Na última quarta-feira (11), especialistas estiveram presentes no Senado para discutir os avanços e desafios no diagnóstico e tratamento da linfangioleiomiomatose, conhecida como LAM. A doença rara provoca insuficiência respiratória e ainda não possui cura, mas o Brasil tem feito progressos significativos nesse sentido.

Durante a audiência pública da Comissão de Assuntos Sociais (CAS), os especialistas ressaltaram a importância de novas terapias e projetos de lei relacionados à LAM. Apenas cerca de 16% dos dois mil pacientes brasileiros com a doença estão diagnosticados, o que evidencia a necessidade de ampliar centros de tratamento e investir em pesquisas.

O médico pneumologista Bruno Guedes Baldi, da Clínica da LAM, mencionou que a gravidez pode agravar problemas pulmonares e destacou avanços tecnológicos no tratamento de condições respiratórias.

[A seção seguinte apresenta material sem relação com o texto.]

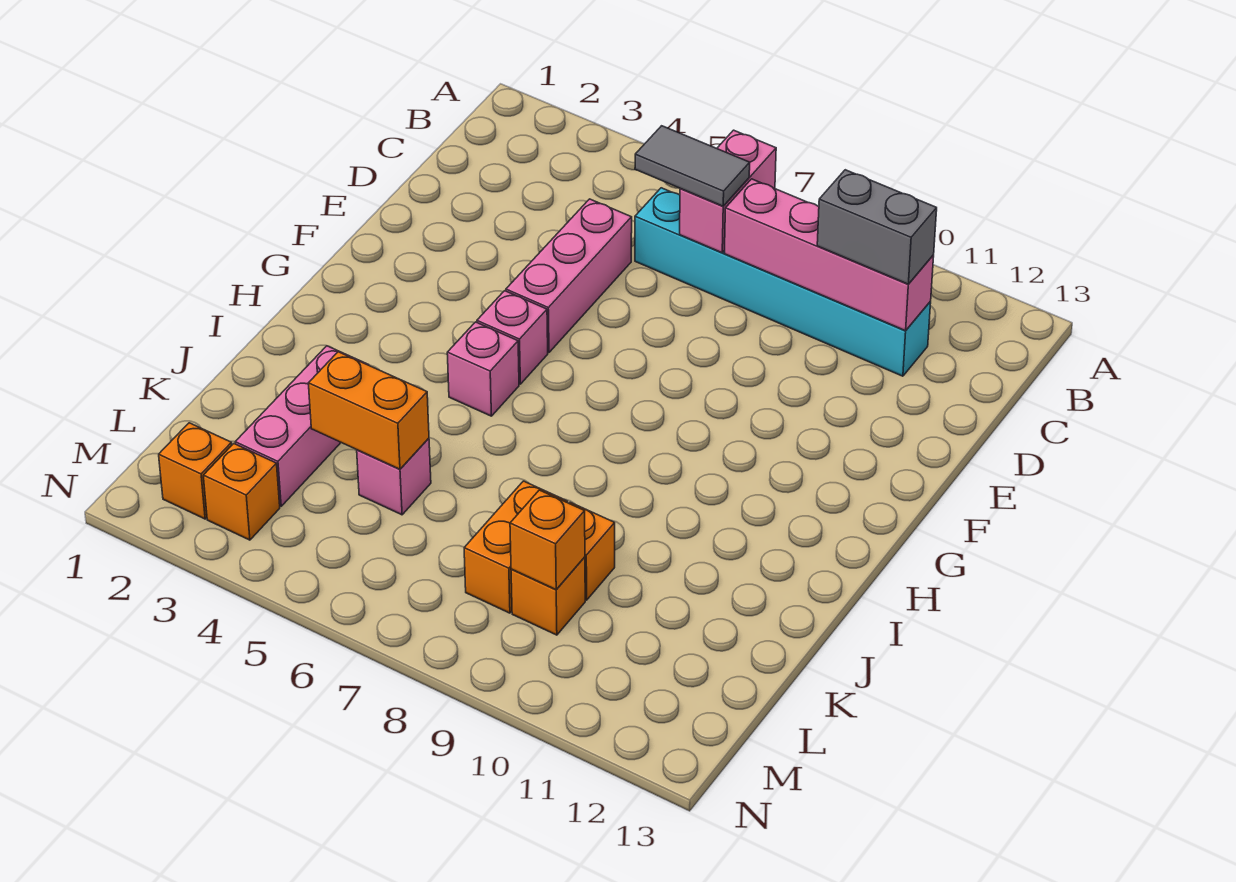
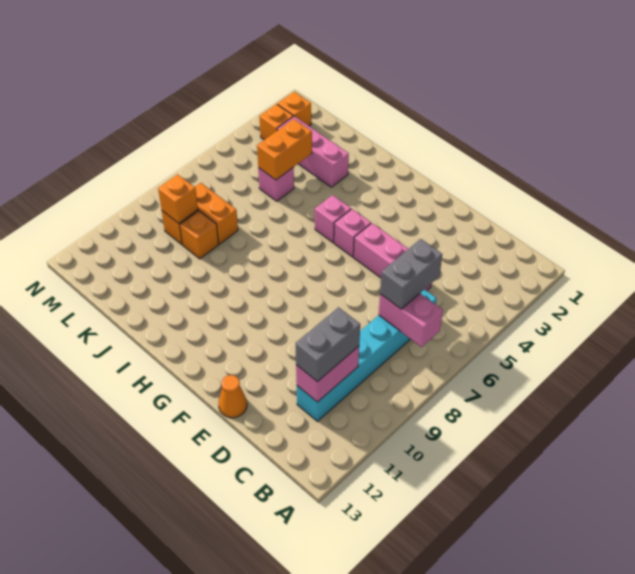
grey tile C6:C7 level 3 -> grey brick C6:C7 level 3
pink brick C8:C11 level 2 -> pink brick C10:C11 level 2
none -> orange cone E13 level 1

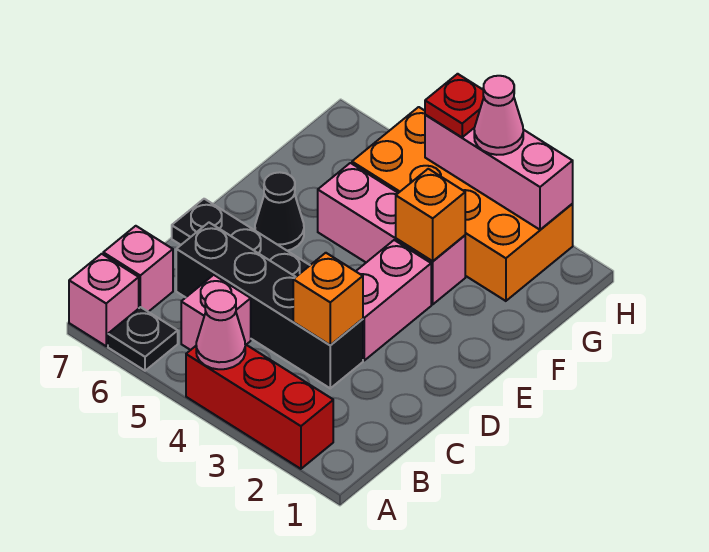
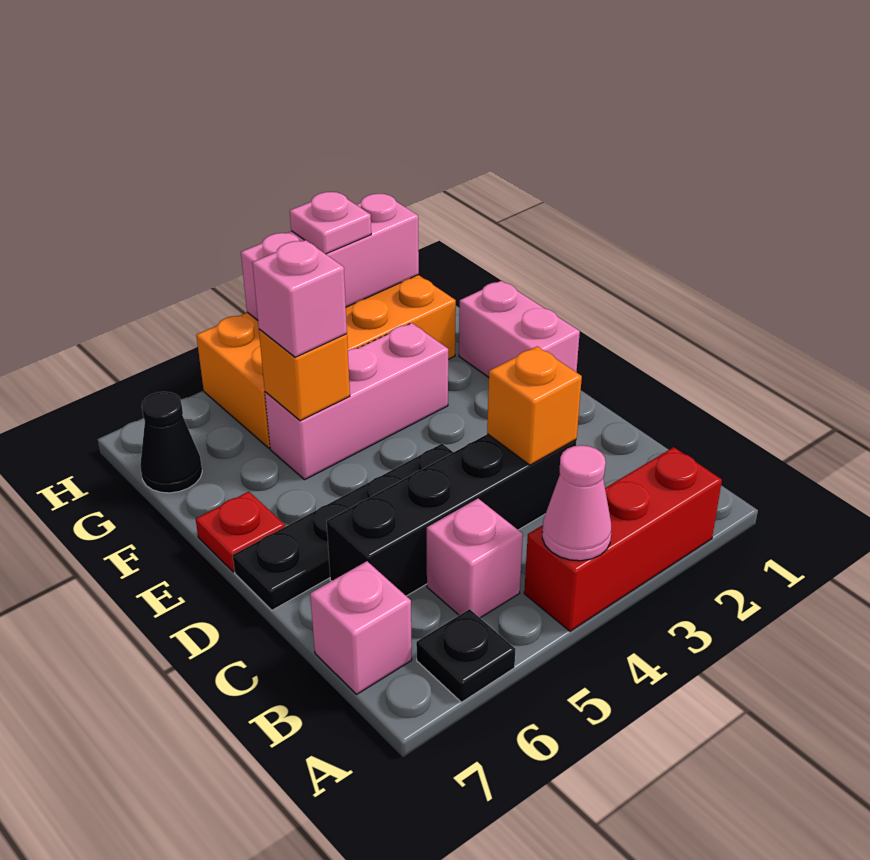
pink brick A7 level 1 -> pink brick F5 level 3
pink brick D3:E3 level 1 -> pink brick E1:F1 level 1
black cone E6 level 1 -> black cone G7 level 1
orange brick F3 level 2 -> orange brick F5 level 2
pink cone H3 level 3 -> pink plate H3 level 3
red plate H4 level 3 -> red plate E7 level 1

No entanto, ele enfatizou a importância de mais centros de transplante pulmonar e novas terapias para melhorar a qualidade de vida dos pacientes.

Maria Clara Castellões de Oliveira, da Associação dos Portadores de LAM (Alambra), informou que a rede de tratamento da doença foi expandida em 2024, contando agora com 19 centros e epidemiologistas especializados. Ela também defendeu a aprovação de projetos de lei do senador Alan Rick, que buscam criar uma política nacional para a LAM e isentar portadores do imposto de renda.

Durante a audiência, foi destacado que dois terços dos pacientes com LAM têm pelo menos um episódio de pneumotórax ao longo da vida, o que requer hospitalização e procedimentos cirúrgicos. Apesar da gravidade da doença, os pacientes enfrentam dificuldades no tratamento completo.

A senadora Damares Alves, vice-presidente da Subcomissão Permanente de Direitos das Pessoas com Doenças Raras, presidiu a audiência e ressaltou a importância da sociedade civil nos debates sobre questões como a LAM. Ela reconheceu o papel fundamental das famílias e instituições no avanço das políticas públicas relacionadas a doenças raras.

Em resumo, a discussão no Senado evidenciou os avanços conquistados no tratamento da LAM no Brasil, mas também apontou desafios futuros que precisam ser enfrentados para melhorar a qualidade de vida dos pacientes e promover mais investimentos em pesquisa e terapias inovadoras.